Exercise brief =>
Scan the entries below for the string "song" and copy every line where it turns up.
※ ※ ※
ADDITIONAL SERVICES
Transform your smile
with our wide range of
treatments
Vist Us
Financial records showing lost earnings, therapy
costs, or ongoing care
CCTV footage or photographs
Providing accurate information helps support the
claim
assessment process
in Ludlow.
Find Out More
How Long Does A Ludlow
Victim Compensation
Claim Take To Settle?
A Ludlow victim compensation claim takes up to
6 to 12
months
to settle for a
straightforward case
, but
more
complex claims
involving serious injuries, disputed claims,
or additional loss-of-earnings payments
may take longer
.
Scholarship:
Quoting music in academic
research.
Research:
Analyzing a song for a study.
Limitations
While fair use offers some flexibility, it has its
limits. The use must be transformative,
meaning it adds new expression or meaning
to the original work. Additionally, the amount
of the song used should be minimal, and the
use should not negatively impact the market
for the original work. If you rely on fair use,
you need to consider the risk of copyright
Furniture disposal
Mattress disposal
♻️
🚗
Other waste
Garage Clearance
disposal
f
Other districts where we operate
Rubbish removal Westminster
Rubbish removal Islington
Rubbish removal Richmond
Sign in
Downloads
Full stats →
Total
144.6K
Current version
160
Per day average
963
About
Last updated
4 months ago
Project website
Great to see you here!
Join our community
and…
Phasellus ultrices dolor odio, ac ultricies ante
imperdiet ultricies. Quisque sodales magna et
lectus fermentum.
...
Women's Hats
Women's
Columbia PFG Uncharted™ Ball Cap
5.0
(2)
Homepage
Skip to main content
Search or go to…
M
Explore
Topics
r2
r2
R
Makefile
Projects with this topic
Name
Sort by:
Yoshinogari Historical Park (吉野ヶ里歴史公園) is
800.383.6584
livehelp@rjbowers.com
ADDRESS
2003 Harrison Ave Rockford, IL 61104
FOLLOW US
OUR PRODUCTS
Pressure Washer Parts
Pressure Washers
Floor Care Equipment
※ ※ ※
Expected answer =>
Analyzing a song for a study.
of the song used should be minimal, and the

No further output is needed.